Being in “flow” is about getting into a state of mind that enhances your ability to perform at your best…your peak. Not everyone knows – or cares to call it – “flow” or “The Zone”. But many who have seen someone under its influence (or experienced it) often mention the same “signs” when describing it. I once read that William H. Carrier(inventor of the Air Conditioner) was said to have been “absent minded” to the point that he once boarded a train and completely forgot his destination, while thinking about a solution to a problem! THAT is the “intensity” of focus or concentration on a SPECIFIC activity that can get ANYONE into “flow”. No wonder James Cook referred to Carrier as belonging to the elite group of “Super Entrepreneurs”.
Thomas Edison was also reputed to have been rather “forgetful”. What I think many “critics” of these people failed to note however is the fact that these men – and others like them – were seldom, if at all EVER forgetful about their favoured vocations or interests! I am not aware for instance that Edison at any point in his life was unable to answer questions posed to him regarding his work because he “forgot”. Instead it was the daily routine stuff that had little to do with the work he had a passion for, that he “chose to forget”.
Many achievement-oriented people who feel the need to be at their productive best even do something that I like to call “Deliberate Forgetting“. In fact I recall reading about a teenage girl who became an excellent violinist saying that she achieved her proficiency through what she called ‘Planned Neglect”. She explained this term by saying that each day she would put off cleaning her room (or other chores) UNTIL she had put in what she considered ENOUGH practice into playing the violin.
Before adopting this approach she had been unable to find enough time/energy to practice, and as a result was not making the progress she wanted. This happened because she often started each day doing her various chores, using up a lot of energy/time. By the time she eventually began practice there would not be much time left – and she would tire easily from all the previous exertion. So she decided some things had to enjoy less of her attention in order for her to FOCUS on those things or THAT ONE thing she most desired to do – and do WELL.
Getting Into “Flow” During Intellectual Activity Results In “Mental Ecstasy”
When you get into flow while doing something intellectual(e.g. writing), from my experience what you feel is what I believe can be called “Mental Ecstasy”. You would feel “great pleasure” every time you are able to achieve that state of mind – even though the activity you are engaged in might require great effort or skill that would task other persons to the limits of their abilities! And that’s why it can get a bit addictive, leading to a person acting seemingly “uncaring” or “distant”.
To a considerable extent, getting into and STAYING in “Flow” requires that your mental attitude be almost the exact opposite of that required to be a caring, thoughtful and responsive partner to a mate or parent to a child etc. In my opinion however if a person can take the pains to learn how to control the process of deliberately going in and out of flow, s/he would live a more successful life.

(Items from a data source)
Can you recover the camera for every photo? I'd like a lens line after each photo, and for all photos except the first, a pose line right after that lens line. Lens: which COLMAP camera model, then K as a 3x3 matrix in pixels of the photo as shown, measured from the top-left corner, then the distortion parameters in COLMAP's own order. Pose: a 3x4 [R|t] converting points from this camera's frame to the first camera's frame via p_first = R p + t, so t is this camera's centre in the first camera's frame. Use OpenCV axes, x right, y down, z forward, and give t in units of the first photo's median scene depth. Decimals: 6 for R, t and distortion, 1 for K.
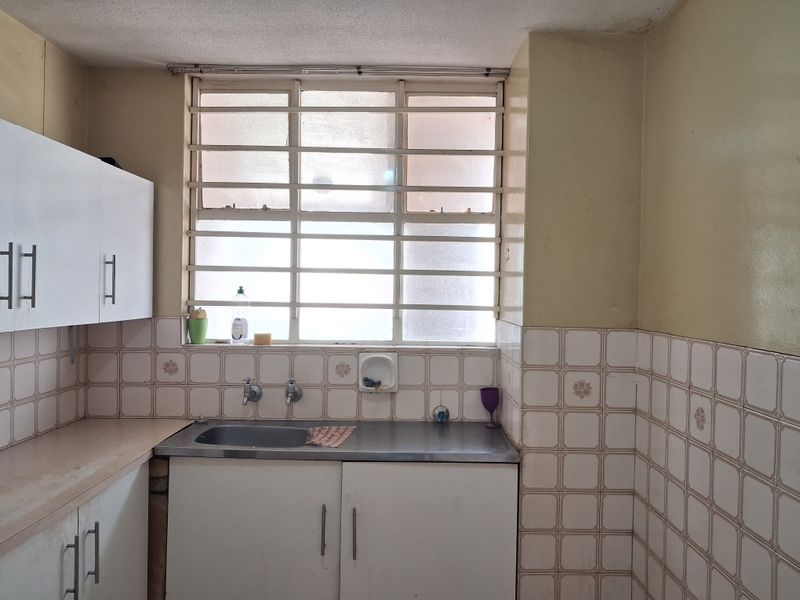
lens RADIAL K [[629.8, 0, 403.8], [0, 629.8, 295.5], [0, 0, 1]] dist [0.013991, -0.039488]
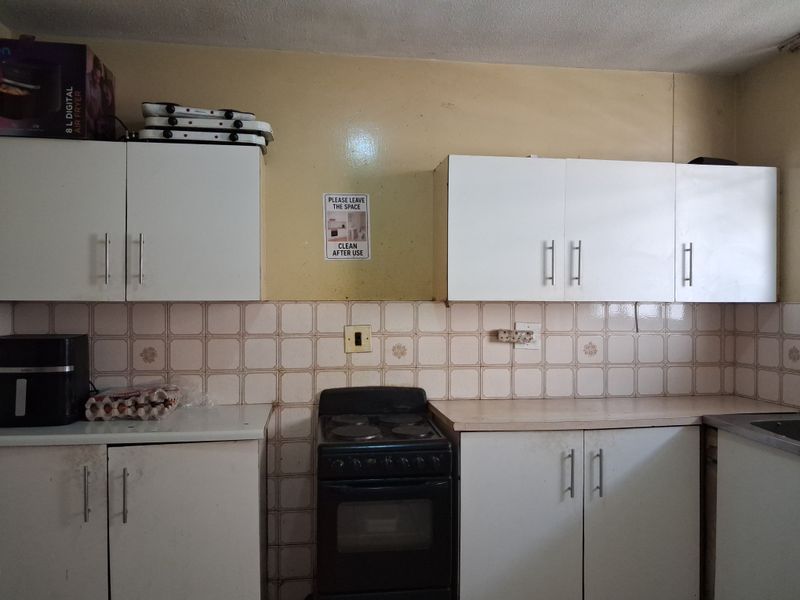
lens RADIAL K [[629.8, 0, 407.0], [0, 629.8, 305.3], [0, 0, 1]] dist [0.013991, -0.039488]
pose [[0.154816, -0.008472, -0.987907, 0.509576], [-0.007041, 0.999928, -0.009678, 0.054844], [0.987918, 0.008454, 0.154745, 0.275786]]
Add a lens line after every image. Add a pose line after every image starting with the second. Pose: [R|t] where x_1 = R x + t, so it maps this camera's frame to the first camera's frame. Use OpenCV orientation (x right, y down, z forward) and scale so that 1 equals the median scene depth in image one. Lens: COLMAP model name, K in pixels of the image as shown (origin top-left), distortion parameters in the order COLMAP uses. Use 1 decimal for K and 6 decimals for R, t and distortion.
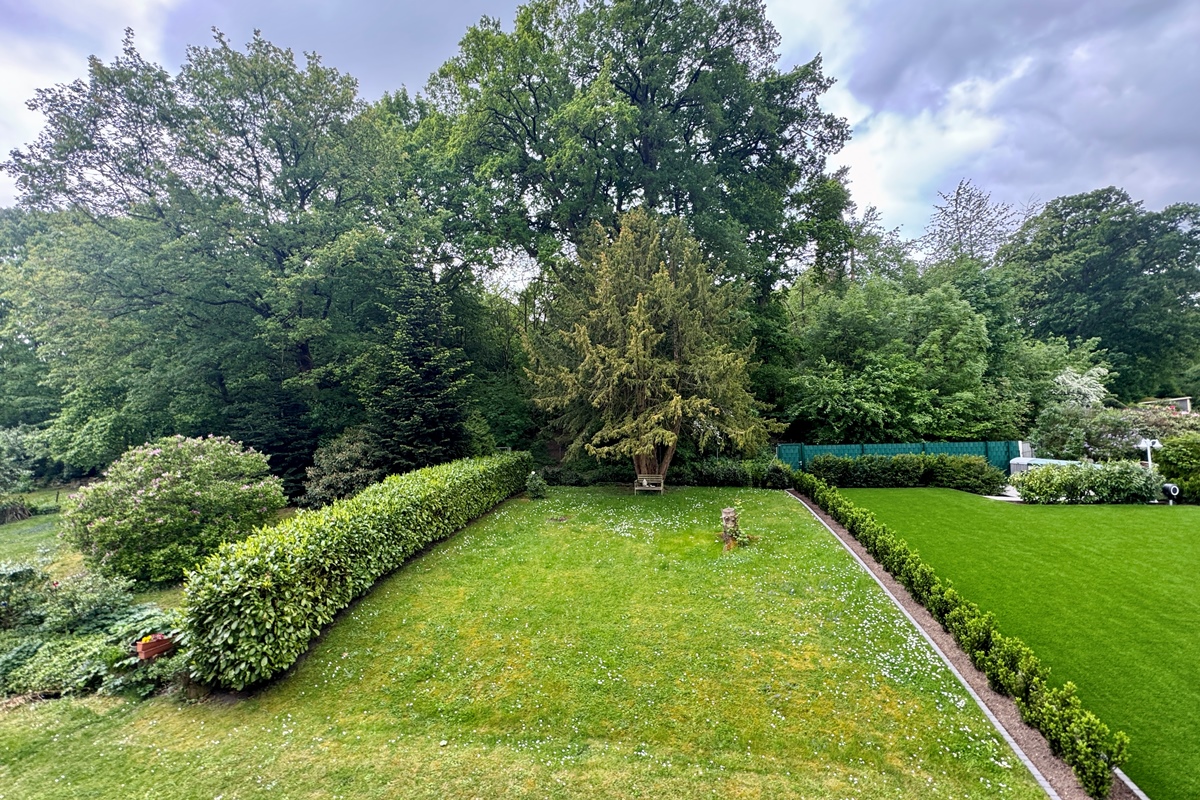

→ **Task instructions**
1. How would you render this sentence from the essay on flow in Spanish: "Thomas Edison was also reputed to have been rather “forgetful”."
2. What might come next in the essay on flow? Continue it from its final sentence.

→ **Responses**
1. También se decía que Thomas Edison había sido bastante «olvidadizo».

2.
You need to be able to strike a balance – delicate it might be, between being in flow and being human. Else what could happen is you end your sojourn on earth as having been one of the most exceptional performers in your chosen vocation in the history of mankind, but with the reputation of having been incapable of keeping a relationship or family together.
Daniel Goleman in his book on “Emotional Intelligence” explained that improving your ability to enter into flow is to become more emotionally intelligent. According to him getting into flow is the ultimate means of making use of one’s emotions in the pursuit of performance and learning. To put it simply, a person who KNOWS how to get him or herself into “Flow” or “The Zone” deliberately and repeatedly as the need arises demonstrates a high level of Emotional Intelligence. This is because being able to do so requires a level of self-mastery that is seldom achievable without the ability to harness one’s emotions effectively.
As is common knowledge today, your Emotional Intelligence and NOT your academic intelligence is MORE likely to determine your success in school and especially your adult life. Therefore to increase your chances of succeeding in life, you will want to learn how to get into “flow” more frequently, so as to boost your Emotional Intelligence.
Steps You Can Follow To Get Yourself Into Flow/The Zone Deliberately & More Frequently
1. Carefully think about and set SPECIFIC goals you want to achieve(in SPECIFIC areas of your vocation or interest) by getting into “Flow”.
2. Identify the TASKS you will need to execute or implement in order to achieve those goals.
3. Develop your proficiency in the task(s) you wish to achieve peak performance in to the point that you can do it(or them) with practiced ease. Some people would say “with your eyes closed”. I have watched labelling machine operators on a manned 45,000 bottles per hour bottling line feed labels into it almost without error continuously for over six(6) consecutive hours on a night shift. It takes plenty of PRACTICE to get to that level of competence.
And it is only after you have attained such a level of proficiency that you can reasonably expect to be able to deliberately/competently get in and out of “Flow”, while engaged in your preferred activity.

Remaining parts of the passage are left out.